• Exercise:
From the records below, print exactly the lines starting at the one containing "background:#212329;border-left:2px solid #0a0c0f;" and ending at the one containing "39px;border-bottom:1px solid #35393f;height:52px;", ends included, and nothing else.

[Front-end code edit data]
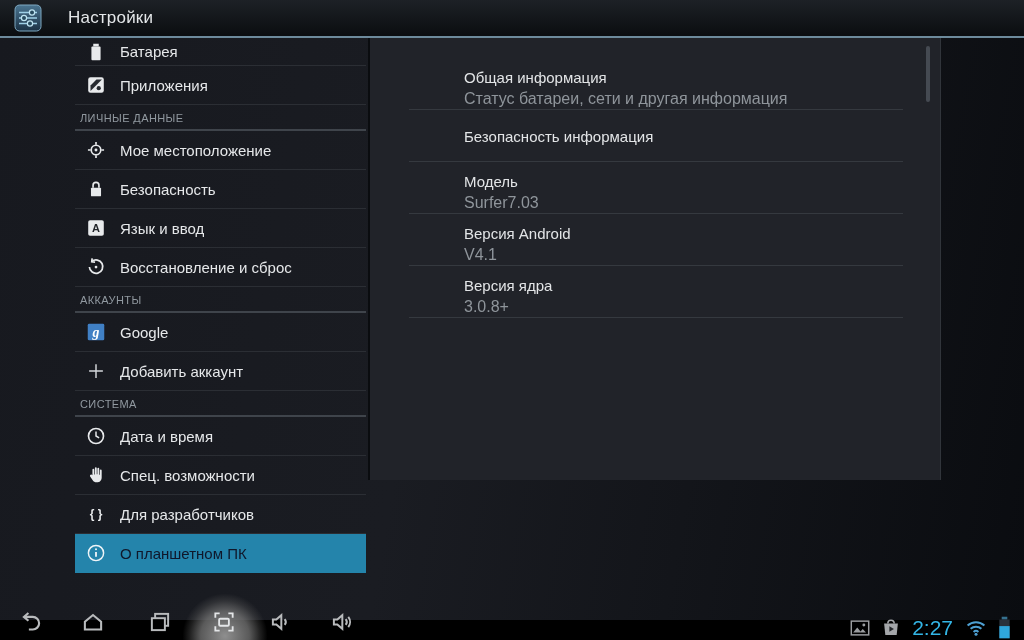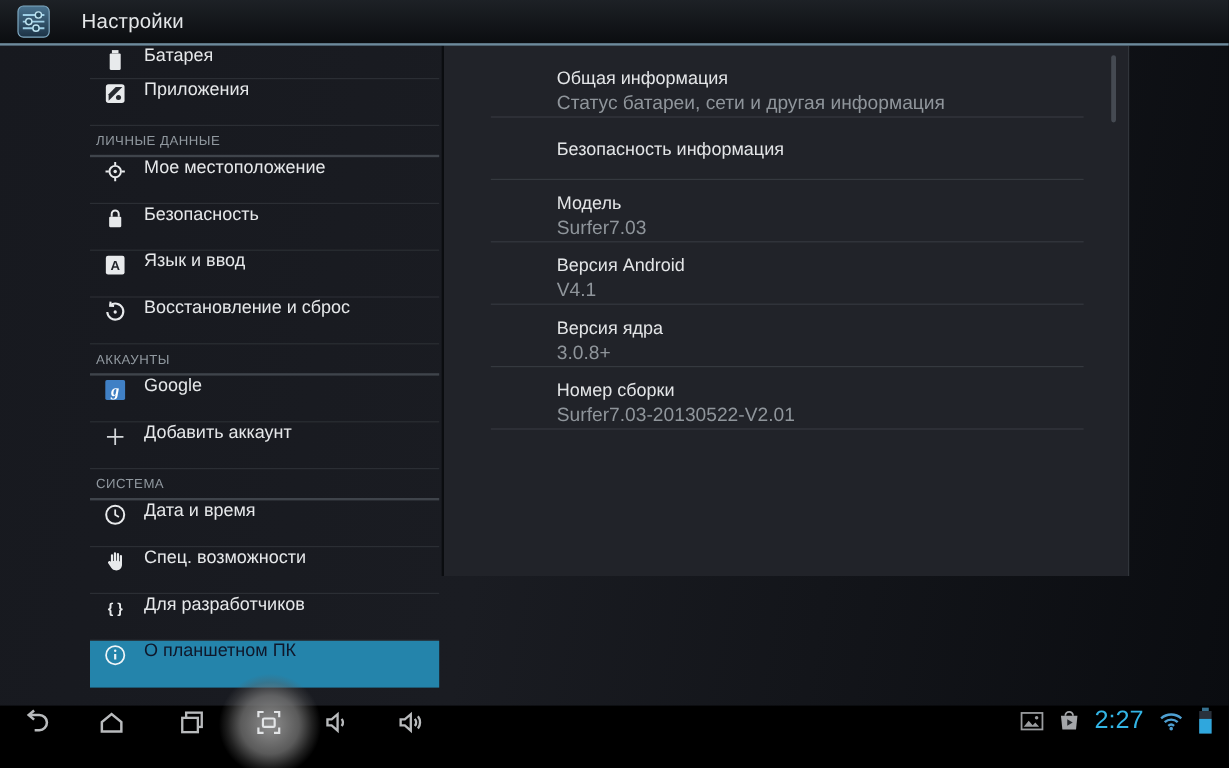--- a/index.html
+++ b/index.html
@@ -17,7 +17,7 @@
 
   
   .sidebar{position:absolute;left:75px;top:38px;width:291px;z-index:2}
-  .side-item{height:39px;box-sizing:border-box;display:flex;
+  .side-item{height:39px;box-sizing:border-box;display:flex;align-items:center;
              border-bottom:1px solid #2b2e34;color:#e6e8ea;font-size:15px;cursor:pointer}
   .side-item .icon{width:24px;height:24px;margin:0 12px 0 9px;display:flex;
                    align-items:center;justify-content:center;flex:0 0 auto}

--

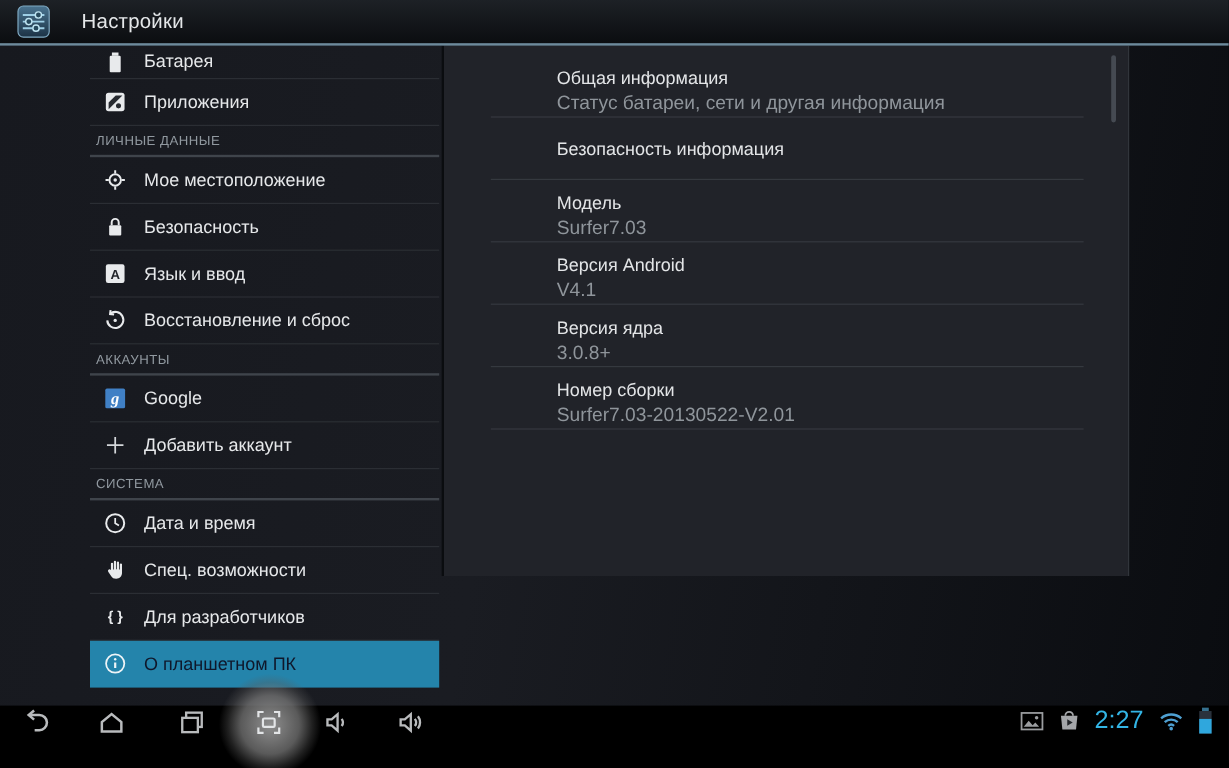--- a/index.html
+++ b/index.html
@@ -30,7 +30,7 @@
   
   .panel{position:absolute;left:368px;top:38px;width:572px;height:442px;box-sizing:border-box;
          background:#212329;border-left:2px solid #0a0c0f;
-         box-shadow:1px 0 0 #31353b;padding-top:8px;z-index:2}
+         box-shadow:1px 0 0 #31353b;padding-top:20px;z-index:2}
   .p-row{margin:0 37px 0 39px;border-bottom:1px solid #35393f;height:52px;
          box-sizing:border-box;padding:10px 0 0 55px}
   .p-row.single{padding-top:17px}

• Solution:
          background:#212329;border-left:2px solid #0a0c0f;
-         box-shadow:1px 0 0 #31353b;padding-top:8px;z-index:2}
+         box-shadow:1px 0 0 #31353b;padding-top:20px;z-index:2}
   .p-row{margin:0 37px 0 39px;border-bottom:1px solid #35393f;height:52px;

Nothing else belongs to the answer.